Frank Bango: The Sweet Songs of Decay

Frank Bango
The Sweet Songs of Decay
Sincere
2008-07-15

The word “decay” usually brings with it visions of disgusting pieces of matter being broken down to go back to the earth. Frank Bango offers a glimpse of the sweeter side to the gory process with his fourth release, The Sweet Songs of Decay. The album, full of pop splendors and mellifluous orchestral rock, combines the singing and songwriting of Bango along with a bunch of his friends in the music business. Guest musicians such as Joan Wasser (Joan As Police Woman, Lou Reed, Sparklehorse), Sean Eden (Luna), and Steve Calhoun (Daniel Johnston and Vic Chesnutt) are but some of the friends who appear. The Magic Fingers, Bango’s longtime band, also play on the album.

The album opens with the sound of various songbirds twittering as the first few notes of “You Always Begin by Saying Goodbye” play on the guitar. Bango’s delicate touch to the tender words he coos adds a pleasant frailty. Hushed feminine “oohs” sound almost like a restrained wind section, continuing an accumulation of organic textures. As for the album’s visual side, “Bunny in a Bunny Suit” is recreated on the cover, as Bango sits next to a bespectacled Easter bunny. The deeper implications of the song are humorously spoofed in the campy photograph.

Rushing pop songs appear alongside drifty lullabies. For example, grand sweeping “Summerdress” precedes “Worm Was Wood”, a warm-vocaled, sluggish piece that is as comfortable putting the baby to sleep as it is winning the girl back from outside her window. Bango reaches into his lower register for gruff yet comforting tones as he begins the piece. Violins are plucked as the song increases volume until a string section smooths the refrain. The “oohs” make a return as Bango reverts back to his natural comfortable vocal range, a slightly-nasal tenor that moves from whisper to full-throttle.
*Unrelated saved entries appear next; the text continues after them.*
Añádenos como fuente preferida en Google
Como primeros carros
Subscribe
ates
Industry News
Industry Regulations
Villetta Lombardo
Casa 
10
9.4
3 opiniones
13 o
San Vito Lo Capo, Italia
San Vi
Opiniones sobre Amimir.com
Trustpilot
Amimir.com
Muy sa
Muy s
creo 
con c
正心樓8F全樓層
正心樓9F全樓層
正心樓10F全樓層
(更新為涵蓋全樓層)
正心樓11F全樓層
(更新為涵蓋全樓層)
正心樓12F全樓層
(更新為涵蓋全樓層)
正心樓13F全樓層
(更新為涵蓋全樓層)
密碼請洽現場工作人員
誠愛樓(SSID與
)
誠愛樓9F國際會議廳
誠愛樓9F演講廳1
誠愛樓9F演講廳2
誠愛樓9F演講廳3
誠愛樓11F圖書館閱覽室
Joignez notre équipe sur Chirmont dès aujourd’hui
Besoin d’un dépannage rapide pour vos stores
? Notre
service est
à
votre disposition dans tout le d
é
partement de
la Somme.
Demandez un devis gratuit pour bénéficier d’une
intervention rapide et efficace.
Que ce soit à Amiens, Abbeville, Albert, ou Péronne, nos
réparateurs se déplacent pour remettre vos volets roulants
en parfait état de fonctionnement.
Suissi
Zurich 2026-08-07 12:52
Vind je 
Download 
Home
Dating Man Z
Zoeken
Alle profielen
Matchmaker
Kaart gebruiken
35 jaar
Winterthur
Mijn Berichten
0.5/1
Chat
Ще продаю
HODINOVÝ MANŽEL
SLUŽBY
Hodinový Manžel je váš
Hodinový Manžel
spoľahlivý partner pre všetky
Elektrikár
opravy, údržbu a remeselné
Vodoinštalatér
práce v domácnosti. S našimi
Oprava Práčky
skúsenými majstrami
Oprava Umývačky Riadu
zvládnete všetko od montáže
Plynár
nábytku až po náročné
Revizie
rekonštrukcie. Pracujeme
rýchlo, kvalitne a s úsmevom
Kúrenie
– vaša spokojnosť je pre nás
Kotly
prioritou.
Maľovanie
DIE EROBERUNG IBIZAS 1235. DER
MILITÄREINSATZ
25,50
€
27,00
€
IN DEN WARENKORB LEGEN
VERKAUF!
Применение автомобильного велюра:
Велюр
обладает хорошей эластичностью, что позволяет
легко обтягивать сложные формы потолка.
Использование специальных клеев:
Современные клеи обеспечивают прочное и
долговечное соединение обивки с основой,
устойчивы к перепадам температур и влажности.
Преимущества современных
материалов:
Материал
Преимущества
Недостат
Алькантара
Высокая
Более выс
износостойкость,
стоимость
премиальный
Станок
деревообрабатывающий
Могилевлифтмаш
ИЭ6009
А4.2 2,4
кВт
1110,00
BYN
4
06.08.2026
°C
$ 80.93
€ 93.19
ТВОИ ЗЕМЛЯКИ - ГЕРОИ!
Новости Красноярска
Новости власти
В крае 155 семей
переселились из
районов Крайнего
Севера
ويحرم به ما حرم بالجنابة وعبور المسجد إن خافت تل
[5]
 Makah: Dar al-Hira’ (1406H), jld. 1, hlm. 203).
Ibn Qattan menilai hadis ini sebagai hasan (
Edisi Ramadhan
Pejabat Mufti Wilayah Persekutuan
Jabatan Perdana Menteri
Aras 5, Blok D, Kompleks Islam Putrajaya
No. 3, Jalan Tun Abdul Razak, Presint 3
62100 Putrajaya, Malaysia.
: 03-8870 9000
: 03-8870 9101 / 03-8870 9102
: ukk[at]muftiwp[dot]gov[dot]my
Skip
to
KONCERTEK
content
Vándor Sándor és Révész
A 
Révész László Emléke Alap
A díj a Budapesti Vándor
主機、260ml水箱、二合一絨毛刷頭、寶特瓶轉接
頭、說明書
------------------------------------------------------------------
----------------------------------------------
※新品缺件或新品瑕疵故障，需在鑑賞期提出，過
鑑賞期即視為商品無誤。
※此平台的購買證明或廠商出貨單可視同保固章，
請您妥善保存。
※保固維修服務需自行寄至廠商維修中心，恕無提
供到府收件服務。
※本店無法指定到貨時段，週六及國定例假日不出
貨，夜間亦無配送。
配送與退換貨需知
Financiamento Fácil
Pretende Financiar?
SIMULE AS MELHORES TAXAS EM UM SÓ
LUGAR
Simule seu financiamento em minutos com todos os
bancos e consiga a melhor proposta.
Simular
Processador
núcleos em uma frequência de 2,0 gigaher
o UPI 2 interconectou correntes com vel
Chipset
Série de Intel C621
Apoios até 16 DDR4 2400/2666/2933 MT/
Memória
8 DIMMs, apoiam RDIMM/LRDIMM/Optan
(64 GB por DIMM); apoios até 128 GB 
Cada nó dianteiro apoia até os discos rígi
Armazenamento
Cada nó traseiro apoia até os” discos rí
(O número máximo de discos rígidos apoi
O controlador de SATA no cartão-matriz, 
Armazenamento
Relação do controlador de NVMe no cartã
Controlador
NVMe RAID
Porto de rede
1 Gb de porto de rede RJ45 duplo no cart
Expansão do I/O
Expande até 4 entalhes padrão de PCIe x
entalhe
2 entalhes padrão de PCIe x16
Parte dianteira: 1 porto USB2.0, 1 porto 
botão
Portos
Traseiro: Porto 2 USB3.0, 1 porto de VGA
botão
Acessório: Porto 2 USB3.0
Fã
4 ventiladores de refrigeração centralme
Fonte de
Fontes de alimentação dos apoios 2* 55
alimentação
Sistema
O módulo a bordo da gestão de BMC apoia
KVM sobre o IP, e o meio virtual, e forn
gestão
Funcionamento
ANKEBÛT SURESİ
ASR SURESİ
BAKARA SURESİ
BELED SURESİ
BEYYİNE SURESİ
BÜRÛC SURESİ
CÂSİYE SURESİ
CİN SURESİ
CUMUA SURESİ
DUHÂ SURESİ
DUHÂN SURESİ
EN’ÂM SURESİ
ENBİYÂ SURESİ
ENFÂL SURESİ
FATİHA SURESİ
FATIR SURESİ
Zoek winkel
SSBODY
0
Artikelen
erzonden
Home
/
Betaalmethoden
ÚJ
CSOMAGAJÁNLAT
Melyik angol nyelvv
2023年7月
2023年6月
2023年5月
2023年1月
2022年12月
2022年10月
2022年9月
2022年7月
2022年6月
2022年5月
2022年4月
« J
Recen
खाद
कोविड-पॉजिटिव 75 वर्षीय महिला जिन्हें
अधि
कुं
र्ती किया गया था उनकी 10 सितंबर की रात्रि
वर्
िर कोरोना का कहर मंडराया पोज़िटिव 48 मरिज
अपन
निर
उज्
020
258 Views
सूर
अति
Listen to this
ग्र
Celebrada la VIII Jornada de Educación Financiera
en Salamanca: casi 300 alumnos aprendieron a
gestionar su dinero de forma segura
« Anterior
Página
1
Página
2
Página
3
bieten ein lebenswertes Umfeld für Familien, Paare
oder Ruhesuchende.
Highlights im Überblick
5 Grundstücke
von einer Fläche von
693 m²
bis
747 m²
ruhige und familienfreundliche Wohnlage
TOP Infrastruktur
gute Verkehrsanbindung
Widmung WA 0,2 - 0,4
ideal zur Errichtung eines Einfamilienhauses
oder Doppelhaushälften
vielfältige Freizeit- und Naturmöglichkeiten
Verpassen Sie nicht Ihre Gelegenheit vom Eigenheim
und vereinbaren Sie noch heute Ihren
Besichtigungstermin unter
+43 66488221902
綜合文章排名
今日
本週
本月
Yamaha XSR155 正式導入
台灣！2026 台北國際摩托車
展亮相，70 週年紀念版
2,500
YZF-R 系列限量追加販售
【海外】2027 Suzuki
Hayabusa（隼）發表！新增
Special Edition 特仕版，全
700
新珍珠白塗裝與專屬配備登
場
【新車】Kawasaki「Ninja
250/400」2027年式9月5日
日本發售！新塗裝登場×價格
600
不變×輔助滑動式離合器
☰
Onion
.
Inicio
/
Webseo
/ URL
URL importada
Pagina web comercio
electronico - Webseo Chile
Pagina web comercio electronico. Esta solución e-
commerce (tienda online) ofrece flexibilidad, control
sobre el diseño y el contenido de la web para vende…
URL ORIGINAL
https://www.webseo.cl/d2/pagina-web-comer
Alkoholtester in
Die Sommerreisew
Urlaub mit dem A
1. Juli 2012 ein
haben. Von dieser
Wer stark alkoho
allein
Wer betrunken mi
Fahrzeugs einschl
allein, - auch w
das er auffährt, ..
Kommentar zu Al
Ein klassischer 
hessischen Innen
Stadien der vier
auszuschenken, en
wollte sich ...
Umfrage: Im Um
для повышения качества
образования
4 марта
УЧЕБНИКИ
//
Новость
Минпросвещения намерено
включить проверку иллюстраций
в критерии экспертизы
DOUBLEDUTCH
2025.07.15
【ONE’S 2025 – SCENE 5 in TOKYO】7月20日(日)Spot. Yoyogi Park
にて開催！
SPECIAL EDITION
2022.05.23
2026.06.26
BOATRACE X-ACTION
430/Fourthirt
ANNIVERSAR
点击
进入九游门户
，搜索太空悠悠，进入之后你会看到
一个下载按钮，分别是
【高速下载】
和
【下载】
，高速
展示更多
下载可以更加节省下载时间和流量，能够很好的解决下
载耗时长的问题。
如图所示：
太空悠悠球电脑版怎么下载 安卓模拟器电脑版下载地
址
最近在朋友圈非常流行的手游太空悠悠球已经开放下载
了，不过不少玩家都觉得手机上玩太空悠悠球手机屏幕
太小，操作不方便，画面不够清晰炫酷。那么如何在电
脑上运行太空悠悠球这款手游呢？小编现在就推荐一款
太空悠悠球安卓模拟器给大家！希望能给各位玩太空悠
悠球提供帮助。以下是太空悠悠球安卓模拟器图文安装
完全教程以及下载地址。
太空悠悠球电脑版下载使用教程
The lofty pop tunes sometimes come with dark undertones. Bango and his friends utilize sonic tricks to create the dark atmosphere. For instance, in “International Sign for Sorry”, in addition to the lyrics, Bango adds pedal steel and occasional noises such as what sounds like a vacuum (“International Sign for Sorry”). The refrain has dissonant falsetto harmonies in unexpected intervals. At the end of the track, jostling slide guitar backs Bango’s repeating “I bet nobody ever loved you like this”. It almost seems like he’s placing a curse on the person he addresses. In the track’s aftermath, as feedback is settling down and the vacuum is turned off, a single piano chord sounds the end, segueing directly into the next track (“If A Plane Goes Down”). Hopefully this is of no relation to the curse he just placed. Thankfully, in the midst of the quiet piano-vocal track, Bango goes on to say, “If a plane should go down / I’ll always hope it’s the one that you missed”. Phew. “Plane” speaks to the warm place where he holds his first kiss, even if she had in the past done him wrong.

A spoken word sample from The Searchers begins “What This Place Needs”, inspiring the words of Bango’s refrain: “Maybe what this place needs is our bones in the ground”. Again, the dark subject matter is juxtaposed against an upbeat pop arrangement and Bango’s saccharine vocals. The darkest point of this record is Bango’s diagnosis of cancer the day after the record was mastered. The sweet pop melodies, even in their darkest moments, made while the decay of cancer was forming, provide the scariest aspect of Decay‘s dichotomy. Finally, the songbirds reprise their singing in “Gardenvariety”, providing a pleasant upturn to some of the stark realities Bango has faced.